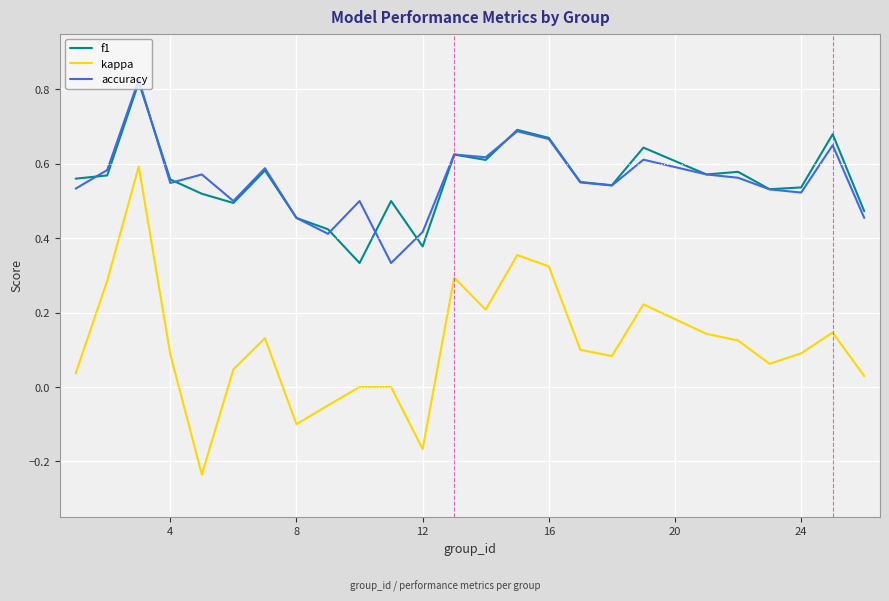

True or false: kappa and accuracy intersect in this chart.

False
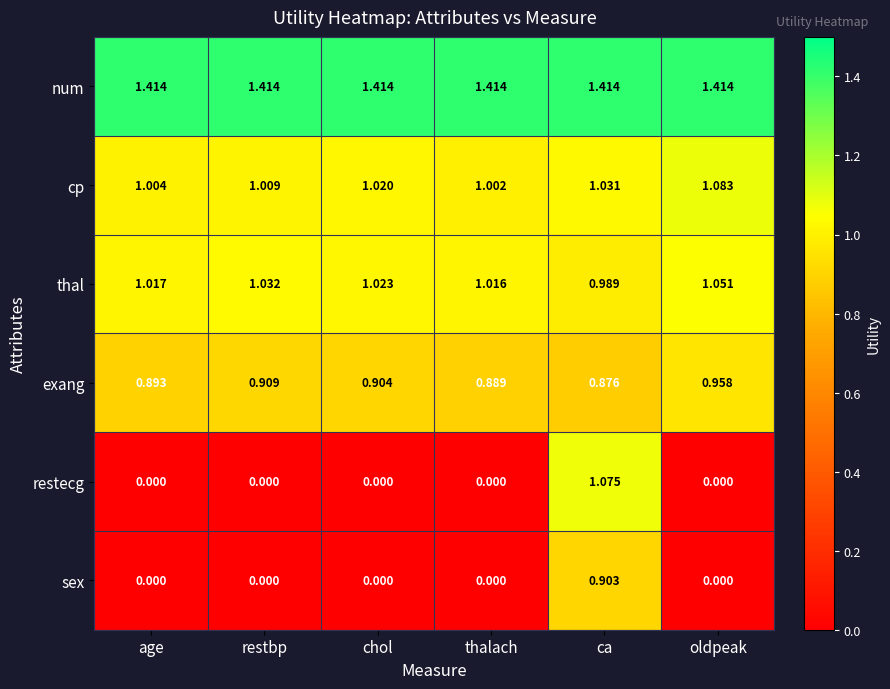

Which series has the largest total across all categories?

num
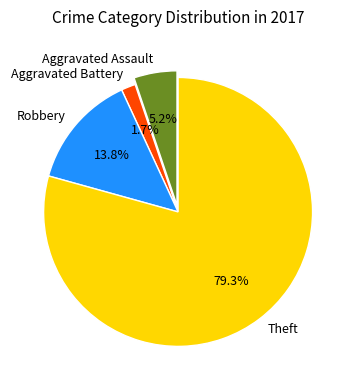

Does any single category account for the majority?

Yes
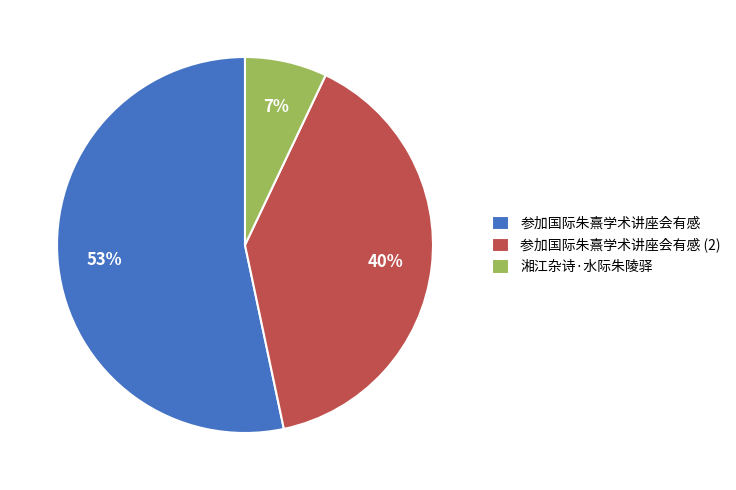

Is it true that 参加国际朱熹学术讲座会有感 is 53% of the pie?

True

▶ Written task: Rewrite the records above, swapping "chart" for "plot" and keeping everything else the same. Omit the pictures from your answer.

▶ Task answer:
True or false: kappa and accuracy intersect in this plot.

False

Which series has the largest total across all categories?

num

Does any single category account for the majority?

Yes

Is it true that 参加国际朱熹学术讲座会有感 is 53% of the pie?

True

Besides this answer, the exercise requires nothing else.